**文档正文:**
计算每个类别的precision、recall、f1-score,汇总取平均值。

import json
import matplotlib
import numpy as np

matplotlib.use('Agg')
import matplotlib.pyplot as plt
from sklearn.metrics import confusion_matrix, ConfusionMatrixDisplay, precision_recall_fscore_support
from sklearn.metrics import classification_report, precision_score, recall_score, f1_score

# 确保类别对齐
labels = ['instance of', 'has part', 'taxon rank', 'parent taxon', 'part of', 'subclass of', 'NULL']

y_true = []  # 真实关系标签
y_pred = []  # 预测关系标签
NULL_SAMPLES = 0    # 预测关系中不存在关系的样本数
RELATIONS = 6 # 关系类型数量

path = './output/results_final.json'
with open(path, 'r', encoding='utf-8') as file:
    data = json.load(file)
for item in data:
    gold_relation = item['triple']['relation']
    pred_relation = item['output']['relation']
    if pred_relation == 'NULL':
        NULL_SAMPLES += 1
    y_true.append(gold_relation)
    y_pred.append(pred_relation)

cm = confusion_matrix(y_true, y_pred, labels=labels)  # 显式指定标签顺序
# 创建混淆矩阵的可视化对象
disp = ConfusionMatrixDisplay(confusion_matrix=cm, display_labels=labels)
# 生成混淆矩阵的图像, 可设置图形颜色
disp.plot(cmap=plt.cm.Blues)
# 旋转x轴标签,提高可读性
plt.xticks(rotation=45) # x轴旋转45°
plt.yticks(rotation=0)  # y轴水平
plt.tight_layout()  # 自动调整布局
plt.savefig('confusion_matrix.png')


# 获取每个类别的precision/recall/f1/support
precision, recall, f1, support = precision_recall_fscore_support(y_true, y_pred, labels=labels, zero_division=0)
# 初始化字典存储 TP、FP、FN
results = {label: {'TP': 0, 'FP': 0, 'FN': 0} for label in labels}
# 通过 precision, recall 和 support 反推出 TP、FP 和 FN
for i, label in enumerate(labels):
    TP = int(support[i] * recall[i])  # recall = TP / (TP + FN)
    FN = support[i] - TP             # FN = 支持数 - TP
    FP = int(TP / precision[i]) - TP if precision[i] > 0 else 0  # precision = TP / (TP + FP)

**提取信息:**

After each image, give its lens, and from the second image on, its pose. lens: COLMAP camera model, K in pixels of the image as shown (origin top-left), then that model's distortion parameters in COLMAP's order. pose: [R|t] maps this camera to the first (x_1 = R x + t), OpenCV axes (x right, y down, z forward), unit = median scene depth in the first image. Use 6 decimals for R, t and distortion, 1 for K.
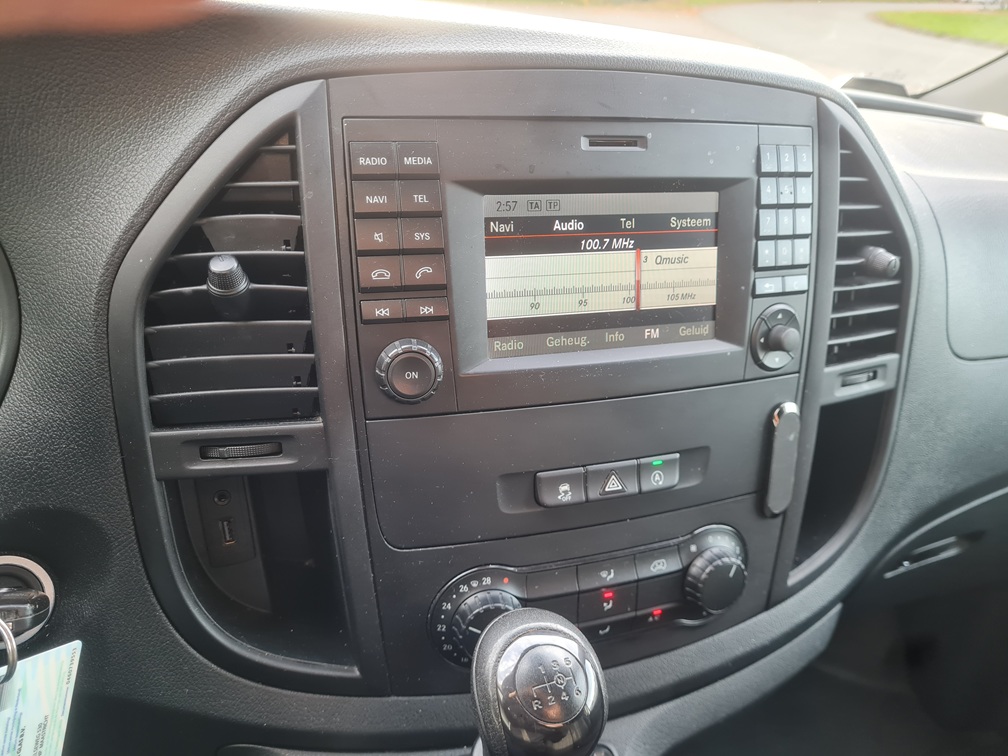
lens RADIAL K [[745.4, 0, 504.0], [0, 745.4, 378.0], [0, 0, 1]] dist [-0.000671, 0.000131]
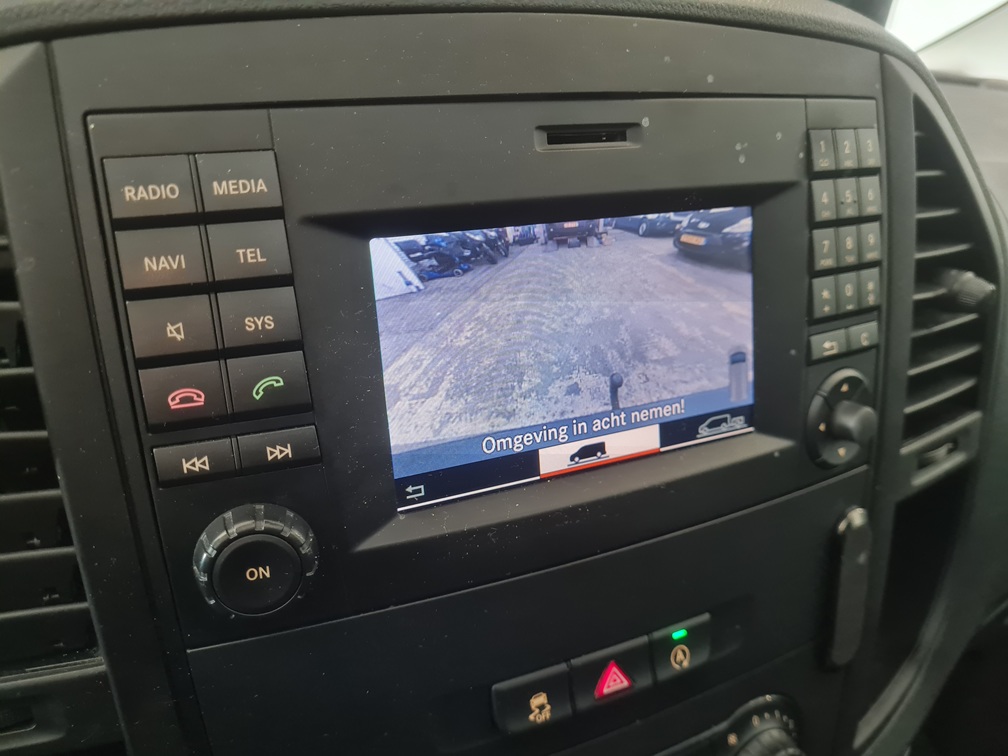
lens RADIAL K [[775.2, 0, 504.0], [0, 775.2, 378.0], [0, 0, 1]] dist [-0.017220, -0.005328]
pose [[0.995331, -0.061457, 0.074422, 0.020874], [0.060408, 0.998041, 0.016273, -0.126610], [-0.075276, -0.011701, 0.997094, 0.358221]]
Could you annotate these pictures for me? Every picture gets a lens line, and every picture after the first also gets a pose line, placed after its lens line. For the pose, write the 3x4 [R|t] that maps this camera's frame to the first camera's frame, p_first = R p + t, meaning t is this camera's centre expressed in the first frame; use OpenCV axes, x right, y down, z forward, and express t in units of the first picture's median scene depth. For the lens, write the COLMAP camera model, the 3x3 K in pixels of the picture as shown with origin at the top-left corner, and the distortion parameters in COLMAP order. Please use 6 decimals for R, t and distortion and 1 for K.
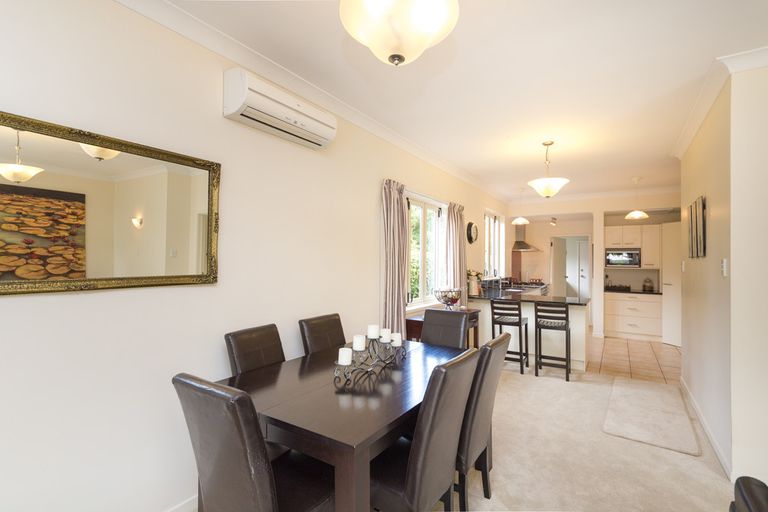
lens RADIAL K [[375.2, 0, 384.0], [0, 375.2, 256.0], [0, 0, 1]] dist [-0.001838, -0.000174]
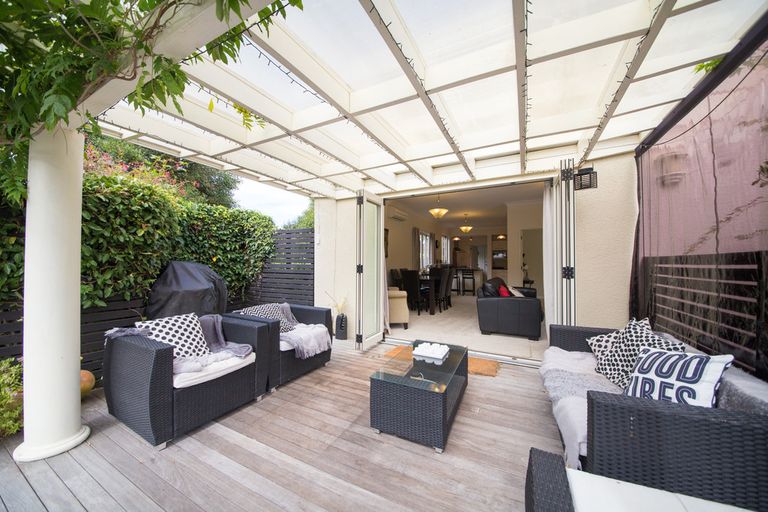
lens RADIAL K [[268.7, 0, 384.0], [0, 268.7, 256.0], [0, 0, 1]] dist [-0.000013, -0.000001]
pose [[0.995645, -0.006015, 0.093034, -0.218326], [0.006946, 0.999929, -0.009680, 0.023831], [-0.092969, 0.010284, 0.995616, -0.562119]]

**你要做的:**
- 1) 看看上面那段计算分类指标的代码，判断下面三句话跟它对不对得上。每句回答“是”或“否”，并一字不差地摘出起决定作用的原文。(a) 混淆矩阵的图片保存成了 confusion_matrix.png。(b) x 轴标签旋转了 90°。(c) 关系类型数量设成了 7。
- 2) 把上面那段计算分类指标的代码从“y_true = []”到“data = json.load(file)”这部分一字不差地抄下来。
- 3) 接着上面那段计算分类指标的代码往下写，从它停下的地方续写。

**参考答案:**
- 1)
(a) 是。“plt.savefig('confusion_matrix.png')”
(b) 否。“plt.xticks(rotation=45) # x轴旋转45°”
(c) 否。“RELATIONS = 6 # 关系类型数量”

- 2)
y_true = []  # 真实关系标签
y_pred = []  # 预测关系标签
NULL_SAMPLES = 0    # 预测关系中不存在关系的样本数
RELATIONS = 6 # 关系类型数量

path = './output/results_final.json'
with open(path, 'r', encoding='utf-8') as file:
    data = json.load(file)

- 3)
    results[label]['TP'] = TP
    results[label]['FP'] = FP
    results[label]['FN'] = FN
    results[label]['support'] = support[i]

# 输出结果
ALL_TP = 0
ALL_SAMPLES = 0
for label in labels:
    ALL_TP += results[label]['TP']
    ALL_SAMPLES += results[label]['support']

micro_P = ALL_TP/(ALL_SAMPLES-NULL_SAMPLES) if ALL_SAMPLES-NULL_SAMPLES > 0 else 0
micro_R = ALL_TP/ALL_SAMPLES if ALL_SAMPLES > 0 else 0
micro_F1 = (2 * micro_P * micro_R) / (micro_P + micro_R) if (micro_P + micro_R) > 0 else 0

# 将结果保存到文本文件
with open('results.txt', 'w') as f:
    f.write("----------------------------- 方法1-手动计算 -----------------------------\n")
    f.write("----------------------------- micro(微平均)-----------------------------\n")
    f.write(f"micro_P: {micro_P * 100:.2f}%\n")
    f.write(f"micro_R: {micro_R * 100:.2f}%\n")
    f.write(f"micro_F1: {micro_F1 * 100:.2f}%\n\n")

    f.write(f"micro_P: {micro_P :.2f}\n")
    f.write(f"micro_R: {micro_R :.2f}\n")
    f.write(f"micro_F1: {micro_F1 :.2f}\n\n")

    precision_score_average_Single = precision_score(y_true, y_pred, labels=labels, average=None, zero_division=0)
    recall_score_average_Single = recall_score(y_true, y_pred, labels=labels, average=None, zero_division=0)
    f1_score_average_Single = f1_score(y_true, y_pred, labels=labels, average=None, zero_division=0)
    macro_P = np.sum(precision_score_average_Single) / RELATIONS
    macro_R = np.sum(recall_score_average_Single) / RELATIONS
    macro_F1 = np.sum(f1_score_average_Single) / RELATIONS

    f.write("----------------------------- macro(宏平均)-----------------------------\n")
    f.write(f"macro_P: {macro_P * 100:.2f}%\n")
    f.write(f"macro_R: {macro_R * 100:.2f}%\n")
    f.write(f"macro_F1: {macro_F1 * 100:.2f}%\n\n")

    f.write(f"macro_P: {macro_P :.2f}\n")
    f.write(f"macro_R: {macro_R :.2f}\n")
    f.write(f"macro_F1: {macro_F1 :.2f}\n\n")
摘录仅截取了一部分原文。